### Task requirements
Would you pull out every line of the material that contains the string "give"?

### Data for the task

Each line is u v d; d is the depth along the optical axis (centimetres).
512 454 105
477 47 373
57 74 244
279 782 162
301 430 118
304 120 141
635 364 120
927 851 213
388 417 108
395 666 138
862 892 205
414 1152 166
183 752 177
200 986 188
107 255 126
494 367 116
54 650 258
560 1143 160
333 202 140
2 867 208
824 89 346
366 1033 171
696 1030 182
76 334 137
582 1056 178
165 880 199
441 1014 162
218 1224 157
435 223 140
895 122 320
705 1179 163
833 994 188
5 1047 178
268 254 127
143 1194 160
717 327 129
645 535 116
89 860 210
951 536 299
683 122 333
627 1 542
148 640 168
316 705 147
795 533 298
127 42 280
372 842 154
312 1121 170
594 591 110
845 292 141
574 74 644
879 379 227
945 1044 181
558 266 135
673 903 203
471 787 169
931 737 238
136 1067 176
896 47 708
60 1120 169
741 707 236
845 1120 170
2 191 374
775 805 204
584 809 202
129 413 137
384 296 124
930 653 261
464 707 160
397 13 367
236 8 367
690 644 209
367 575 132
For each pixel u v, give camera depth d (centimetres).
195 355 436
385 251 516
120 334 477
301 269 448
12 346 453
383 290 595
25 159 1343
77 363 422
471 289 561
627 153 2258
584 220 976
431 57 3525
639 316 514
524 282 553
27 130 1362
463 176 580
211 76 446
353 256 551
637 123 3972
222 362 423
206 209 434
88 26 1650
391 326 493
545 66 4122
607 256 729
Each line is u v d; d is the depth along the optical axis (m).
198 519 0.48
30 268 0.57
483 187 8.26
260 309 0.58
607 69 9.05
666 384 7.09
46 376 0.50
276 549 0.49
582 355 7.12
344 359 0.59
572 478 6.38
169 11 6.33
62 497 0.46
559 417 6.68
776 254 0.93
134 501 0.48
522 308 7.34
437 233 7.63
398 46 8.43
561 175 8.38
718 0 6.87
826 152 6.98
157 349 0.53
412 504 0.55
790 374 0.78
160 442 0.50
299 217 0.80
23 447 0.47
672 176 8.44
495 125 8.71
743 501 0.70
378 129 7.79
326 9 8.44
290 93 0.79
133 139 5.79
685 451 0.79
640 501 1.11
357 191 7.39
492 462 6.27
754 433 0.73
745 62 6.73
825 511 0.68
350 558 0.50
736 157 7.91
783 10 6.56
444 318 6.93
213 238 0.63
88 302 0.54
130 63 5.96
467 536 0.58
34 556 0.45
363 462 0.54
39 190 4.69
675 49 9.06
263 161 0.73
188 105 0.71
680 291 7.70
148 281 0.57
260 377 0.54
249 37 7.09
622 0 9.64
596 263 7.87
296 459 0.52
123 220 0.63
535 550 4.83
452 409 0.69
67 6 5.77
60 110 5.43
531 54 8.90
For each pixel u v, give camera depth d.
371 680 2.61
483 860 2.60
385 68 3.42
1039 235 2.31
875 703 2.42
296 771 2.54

### Response area
For each pixel u v, give camera depth d (centimetres).
For each pixel u v, give camera depth d.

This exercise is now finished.